This is a fixed-text formatted version of a Jupyter notebook
Source files: astro_dark_matter.ipynb | astro_dark_matter.py
Environment: env.yml
Dark matter spatial and spectral models
Introduction
Gammapy has some convenience methods for dark matter analyses in ~gammapy.astro.darkmatter. These include J-Factor computation and calculation the expected gamma flux for a number of annihilation channels. They are presented in this notebook.
The basic concepts of indirect dark matter searches, however, are not explained. So this is aimed at people who already know what the want to do. A good introduction to indirect dark matter searches is given for example in https://arxiv.org/pdf/1012.4515.pdf (Chapter 1 and 5)
Setup
As always, we start with some setup for the notebook, and with imports.
[1]:
from gammapy.astro.darkmatter import (
profiles,
JFactory,
PrimaryFlux,
DarkMatterAnnihilationSpectralModel,
)
from gammapy.maps import WcsGeom, WcsNDMap
from astropy.coordinates import SkyCoord
from matplotlib.colors import LogNorm
from regions import CircleSkyRegion
import astropy.units as u
import numpy as np
[2]:
%matplotlib inline
import matplotlib.pyplot as plt
import warnings
warnings.filterwarnings("ignore")
Profiles
The following dark matter profiles are currently implemented. Each model can be scaled to a given density at a certain distance. These parameters are controlled by profiles.DMProfile.LOCAL_DENSITY and profiles.DMProfile.DISTANCE_GC
[3]:
profiles.DMProfile.__subclasses__()
[3]:
[gammapy.astro.darkmatter.profiles.NFWProfile,
gammapy.astro.darkmatter.profiles.EinastoProfile,
gammapy.astro.darkmatter.profiles.IsothermalProfile,
gammapy.astro.darkmatter.profiles.BurkertProfile,
gammapy.astro.darkmatter.profiles.MooreProfile]
[4]:
for profile in profiles.DMProfile.__subclasses__():
p = profile()
p.scale_to_local_density()
radii = np.logspace(-3, 2, 100) * u.kpc
plt.plot(radii, p(radii), label=p.__class__.__name__)
plt.loglog()
plt.axvline(8.5, linestyle="dashed", color="black", label="local density")
plt.legend()
print("LOCAL_DENSITY:", profiles.DMProfile.LOCAL_DENSITY)

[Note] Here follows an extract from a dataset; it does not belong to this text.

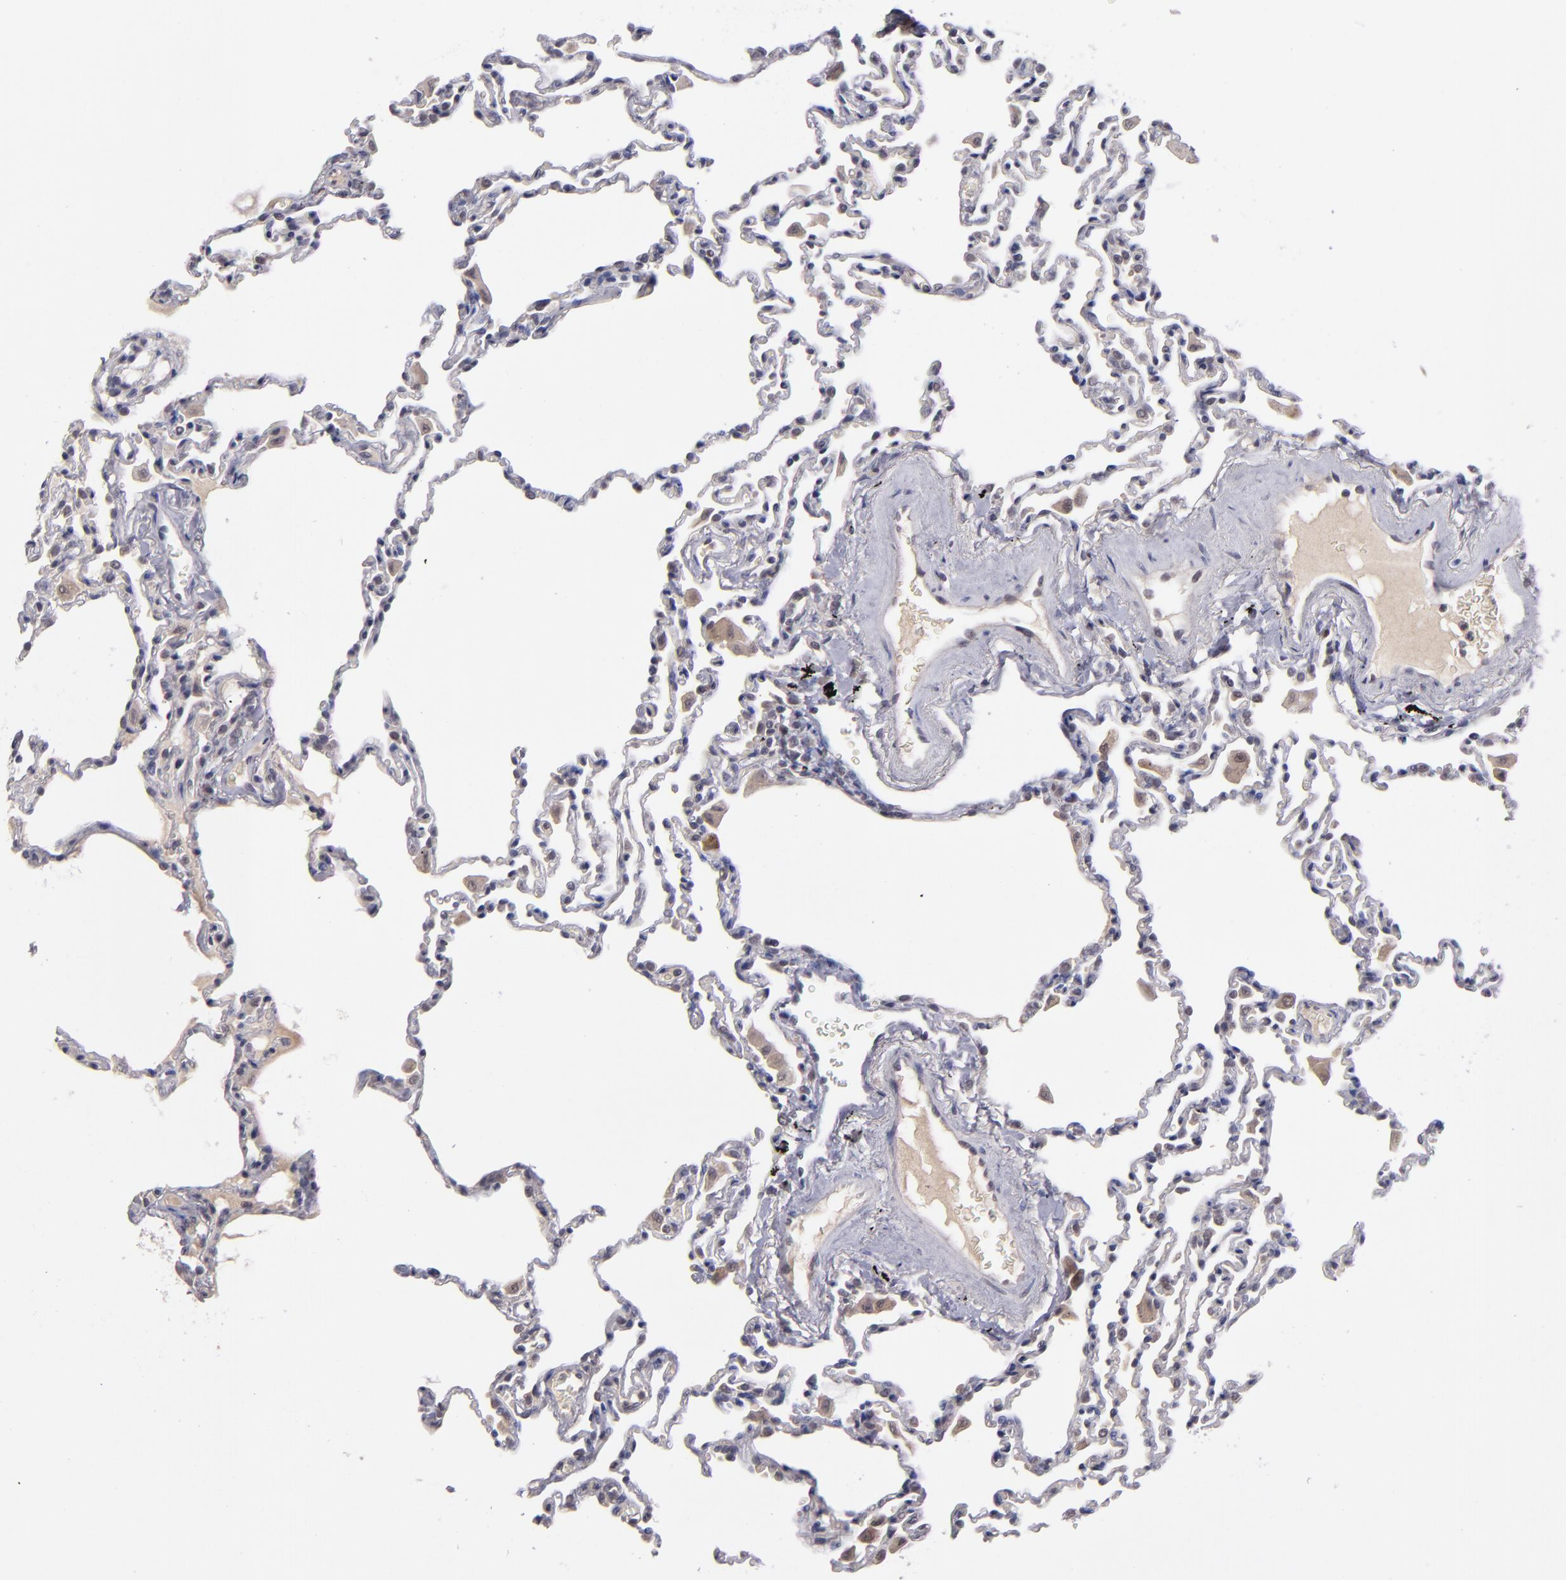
{"staining": {"intensity": "negative", "quantity": "none", "location": "none"}, "tissue": "lung", "cell_type": "Alveolar cells", "image_type": "normal", "snomed": [{"axis": "morphology", "description": "Normal tissue, NOS"}, {"axis": "topography", "description": "Lung"}], "caption": "A micrograph of lung stained for a protein shows no brown staining in alveolar cells. The staining was performed using DAB (3,3'-diaminobenzidine) to visualize the protein expression in brown, while the nuclei were stained in blue with hematoxylin (Magnification: 20x).", "gene": "CDC7", "patient": {"sex": "male", "age": 59}}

print("DISTANCE_GC:", profiles.DMProfile.DISTANCE_GC)
LOCAL_DENSITY: 0.3 GeV / cm3
DISTANCE_GC: 8.33 kpc
J Factors
There are utilities to compute J-Factor maps can can serve as a basis to compute J-Factors for certain regions. In the following we compute a J-Factor map for the Galactic Centre region
[5]:
profile = profiles.NFWProfile()
# Adopt standard values used in HESS
profiles.DMProfile.DISTANCE_GC = 8.5 * u.kpc
profiles.DMProfile.LOCAL_DENSITY = 0.39 * u.Unit("GeV / cm3")
profile.scale_to_local_density()
position = SkyCoord(0.0, 0.0, frame="galactic", unit="deg")

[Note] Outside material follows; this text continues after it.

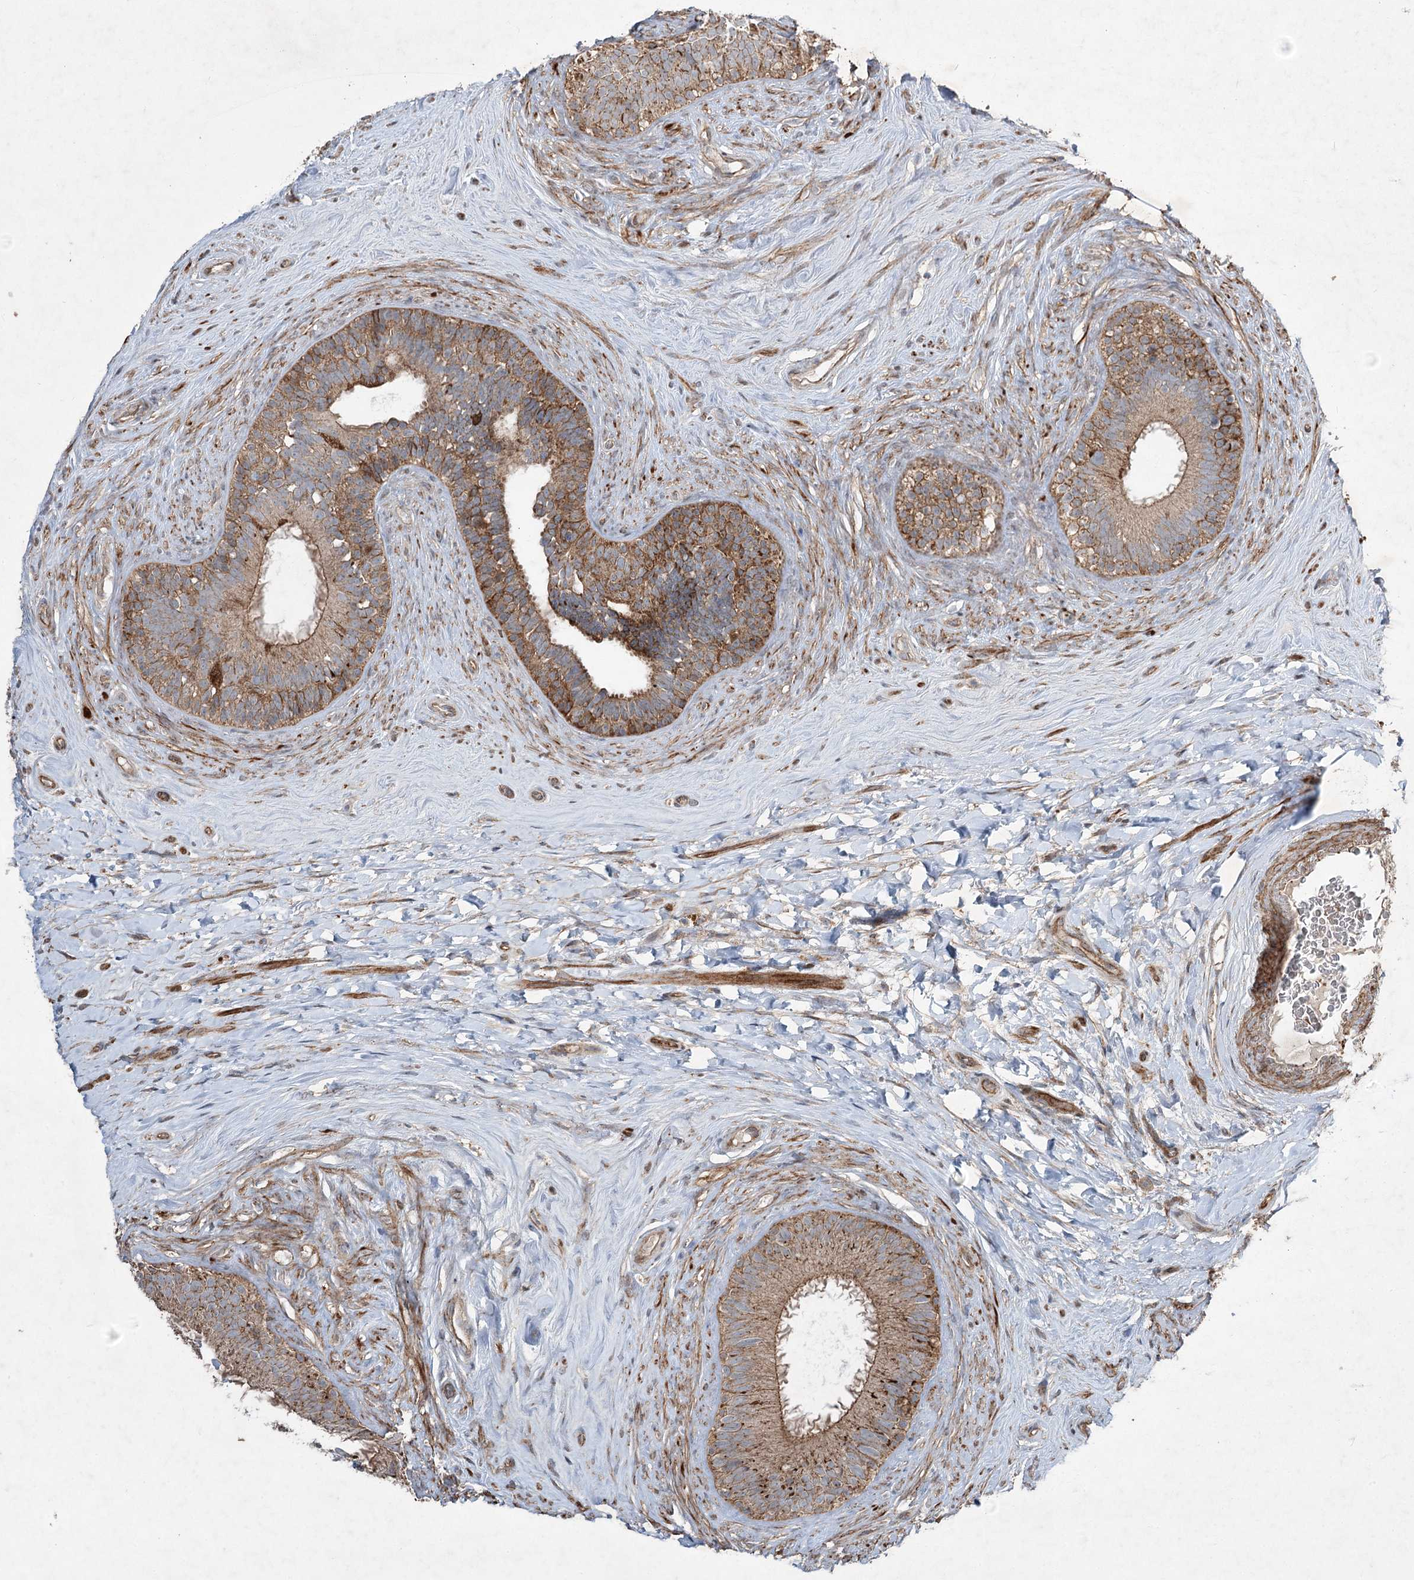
{"staining": {"intensity": "moderate", "quantity": "25%-75%", "location": "cytoplasmic/membranous"}, "tissue": "epididymis", "cell_type": "Glandular cells", "image_type": "normal", "snomed": [{"axis": "morphology", "description": "Normal tissue, NOS"}, {"axis": "topography", "description": "Epididymis"}], "caption": "Moderate cytoplasmic/membranous expression is seen in approximately 25%-75% of glandular cells in benign epididymis.", "gene": "SERINC5", "patient": {"sex": "male", "age": 84}}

geom = WcsGeom.create(binsz=0.05, skydir=position, width=3.0, frame="galactic")
[6]:
jfactory = JFactory(
geom=geom, profile=profile, distance=profiles.DMProfile.DISTANCE_GC
)
jfact = jfactory.compute_jfactor()
[7]:
jfact_map = WcsNDMap(geom=geom, data=jfact.value, unit=jfact.unit)
fig, ax, im = jfact_map.plot(cmap="viridis", norm=LogNorm(), add_cbar=True)
plt.title(f"J-Factor [{jfact_map.unit}]")
# 1 deg circle usually used in H.E.S.S. analyses
sky_reg = CircleSkyRegion(center=position, radius=1 * u.deg)
pix_reg = sky_reg.to_pixel(wcs=geom.wcs)
pix_reg.plot(ax=ax, facecolor="none", edgecolor="red", label="1 deg circle")
plt.legend()
No handles with labels found to put in legend.
[7]:
<matplotlib.legend.Legend at 0x7f671cdc3dd0>
[8]:
# NOTE: https://arxiv.org/abs/1607.08142 quote 2.67e21 without the +/- 0.3 deg band around the plane
total_jfact = pix_reg.to_mask().multiply(jfact).sum()
print(
"J-factor in 1 deg circle around GC assuming a "
f"{profile.__class__.__name__} is {total_jfact:.3g}"
)
J-factor in 1 deg circle around GC assuming a NFWProfile is 1.35e+21 GeV2 / cm5
Gamma-ray spectra at production
The gamma-ray spectrum per annihilation is a further ingredient for a dark matter analysis. The following annihilation channels are supported. For more info see https://arxiv.org/pdf/1012.4515.pdf
[9]:
fluxes = PrimaryFlux(mDM="1 TeV", channel="eL")
print(fluxes.allowed_channels)
['eL', 'eR', 'e', 'muL', 'muR', 'mu', 'tauL', 'tauR', 'tau', 'q', 'c', 'b', 't', 'WL', 'WT', 'W', 'ZL', 'ZT', 'Z', 'g', 'gamma', 'h', 'nu_e', 'nu_mu', 'nu_tau', 'V->e', 'V->mu', 'V->tau']
[10]:
fig, axes = plt.subplots(4, 1, figsize=(6, 16))
mDMs = [0.01, 0.1, 1, 10] * u.TeV
for mDM, ax in zip(mDMs, axes):
fluxes.mDM = mDM
ax.set_title(rf"m$_{{\mathrm{{DM}}}}$ = {mDM}")
ax.set_yscale("log")
ax.set_ylabel("dN/dE")
for channel in ["tau", "mu", "b", "Z"]:
fluxes.channel = channel
fluxes.table_model.plot(
energy_range=[mDM / 100, mDM],
ax=ax,
label=channel,
flux_unit="1/GeV",
)
axes[0].legend()
plt.subplots_adjust(hspace=0.5)
Flux maps
Finally flux maps can be produced like this:
[11]:
channel = "Z"
massDM = 10 * u.TeV
diff_flux = DarkMatterAnnihilationSpectralModel(mass=massDM, channel=channel)
int_flux = (
jfact * diff_flux.integral(energy_min=0.1 * u.TeV, energy_max=10 * u.TeV)
).to("cm-2 s-1")
[12]:
flux_map = WcsNDMap(geom=geom, data=int_flux.value, unit="cm-2 s-1")
fig, ax, im = flux_map.plot(cmap="viridis", norm=LogNorm(), add_cbar=True)
plt.title(
f"Flux [{int_flux.unit}]\n m$_{{DM}}$={fluxes.mDM.to('TeV')}, channel={fluxes.channel}"
);
[12]:
Text(0.5, 1.0, 'Flux [1 / (cm2 s)]\n m$_{DM}$=10.0 TeV, channel=Z')
[ ]: